Cultura

courtney barnett – Creature of Habit

Finalmente Courtney Barnett è tornata! Dopo più di cinque anni di silenzio discografico, con “Creature of Habit” la cantante australiana mette in pausa il suo consueto storytelling da cronista di periferia per aprire il diario personale: un viaggio fra dubbi, indecisioni e la voglia di ritrovarsi. Questo disco non racconta più il mondo esterno, lo riflette dentro di sé, e la cornice scelta, il deserto di Joshua Tree, non è un dettaglio. Rocce gigantesche, alberi strani, silenzio quasi irreale: un luogo che avrebbe fatto girare la testa a chiunque. Courtney ci si è trasferita temporaneamente per capire se voleva continuare a fare musica, e il risultato è che, come sempre, ci ha messo dentro ogni pensiero, ogni esitazione, ogni frammento della sua identità artistica.

Credit: Bandcamp

Lasciare Melbourne per il deserto californiano è stato un trauma culturale: lì il caffè non è argomento di discussione, il meteo è sempre lo stesso, e il senso della vita diventa questione logistica. Melbourne ti permette di ignorare i problemi con un flat white; Joshua Tree ti obbliga a guardarti allo specchio con tutta la tua indecisione. Ed è proprio qui che nascono le atmosfere di Creature of Habit: riff ripetuti, chitarre che girano in loop, testi che sembrano conversazioni interiori con se stessa.

Il singolo “Site Unseen” è emblematico: Courtney ci ha lavorato per due anni, tre versioni diverse, senza mai arrivare al punto giusto, fino a chiedere l’aiuto di Kathryn Crutchfield (Waxahatchee). Il brano cattura perfettamente la Barnett indecisa ma affascinante: un loop mentale trasformato in ritmo leggero e ipnotico, che sembra uscito da una cartolina hawaiana dimenticata sul cruscotto. La doppia voce diventa rassicurazione, conversazione e, soprattutto, un modo per rendere giocosa la tortura dell’indecisione.

La presenza di Flea in “One Thing At A Time” è discreta ma decisiva: il suo basso sostiene, accompagna, dialoga senza mai rubare spazio. È il perfetto contrappunto a una Barnett che si perde fra pensieri e giri di accordi, mentre Stella Mozgawa (Warpaint) aggiunge percussioni e piano dove serve, e Zach Dawes apre l’album con il basso incisivo di “Stay in Your Lane”: rabbia, resistenza, tensione. La Barnett che ripete “stay in my lane” non sta solo cantando, sta cercando di riappropriarsi di sé, pur rendendosi conto che la strada stessa è il problema.

“Mostly Patient” è un capolavoro di economia musicale: solo Courtney e la sua chitarra, fingerpicking preciso e naturale, mentre i dubbi restano fuori scena. È il momento in cui capisci che la musica non è mai stata il problema: le mani sanno già cosa fare, anche quando la testa esita. La stessa logica ironica e precisa permea “Same”, dove la Barnett si rimpicciolisce fino a diventare una particella, e il synth di Floating Points sfuma i contorni della sua instabilità emotiva, trasformando la precarietà in leggerezza.
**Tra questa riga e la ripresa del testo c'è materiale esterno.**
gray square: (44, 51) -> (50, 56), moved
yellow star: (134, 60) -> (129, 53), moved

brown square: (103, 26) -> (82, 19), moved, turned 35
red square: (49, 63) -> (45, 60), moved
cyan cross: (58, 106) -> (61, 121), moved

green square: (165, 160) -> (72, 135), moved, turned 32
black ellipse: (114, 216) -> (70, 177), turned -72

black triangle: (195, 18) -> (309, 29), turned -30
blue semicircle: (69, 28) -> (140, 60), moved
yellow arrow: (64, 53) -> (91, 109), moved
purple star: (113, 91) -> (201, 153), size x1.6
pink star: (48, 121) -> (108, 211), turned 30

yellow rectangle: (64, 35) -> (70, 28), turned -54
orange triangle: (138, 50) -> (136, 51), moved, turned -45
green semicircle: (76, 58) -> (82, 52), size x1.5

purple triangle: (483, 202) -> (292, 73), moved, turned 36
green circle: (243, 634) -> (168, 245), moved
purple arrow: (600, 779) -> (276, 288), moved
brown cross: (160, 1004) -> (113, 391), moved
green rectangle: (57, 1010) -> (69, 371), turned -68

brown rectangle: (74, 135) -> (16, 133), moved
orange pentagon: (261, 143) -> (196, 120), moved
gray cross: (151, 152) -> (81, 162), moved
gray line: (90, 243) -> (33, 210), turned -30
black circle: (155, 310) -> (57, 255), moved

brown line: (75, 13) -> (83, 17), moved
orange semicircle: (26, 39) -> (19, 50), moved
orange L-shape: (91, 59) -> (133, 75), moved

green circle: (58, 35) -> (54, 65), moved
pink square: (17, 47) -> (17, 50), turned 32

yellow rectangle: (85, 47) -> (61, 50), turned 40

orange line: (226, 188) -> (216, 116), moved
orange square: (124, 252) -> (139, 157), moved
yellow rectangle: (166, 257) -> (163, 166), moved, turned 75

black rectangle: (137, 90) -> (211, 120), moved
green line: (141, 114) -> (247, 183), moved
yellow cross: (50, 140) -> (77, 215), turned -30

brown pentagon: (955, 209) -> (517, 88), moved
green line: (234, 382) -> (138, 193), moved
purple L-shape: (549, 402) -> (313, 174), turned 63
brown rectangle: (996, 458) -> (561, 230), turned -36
“Great Advice” e “Sugar Plum” aprono spazi di leggerezza nel disco, con chitarre in levare, ritmi ballabili e testi ironici che non nascondono le insicurezze: “I need your opinion like a needle in the eye / I like it this way“. La Barnett sa raccontare i suoi dubbi senza diventare pesante, facendo sorridere anche quando il tema è il cambiamento, l’abitudine, la stasi.

“Mantis” chiude il cerchio con la sua perfezione imperfetta: cercare un segno, trovare solo un motivo per andare avanti che non è neanche un vero motivo, e cantarlo con leggerezza. I keep goin’ just because diventa la dichiarazione più onesta e potente del disco: non ha risolto nulla, ma ha imparato a convivere con l’incertezza. E in quella resa, paradossalmente, c’è la vittoria.

“Creature of Habit” non è solo un album: è un viaggio nei loop mentali, nei dubbi, nelle piccole vittorie quotidiane di una donna che decide di continuare a fare musica non perché sia facile, ma perché sa che la musica è l’unico posto in cui può ritrovarsi. È fragile, comica, disperata, lucida, mai scontata. E noi, poveri ascoltatori, possiamo solo sedere, ridere, annuire e meravigliarci di quanto sia brava, fragile e irresistibilmente umana.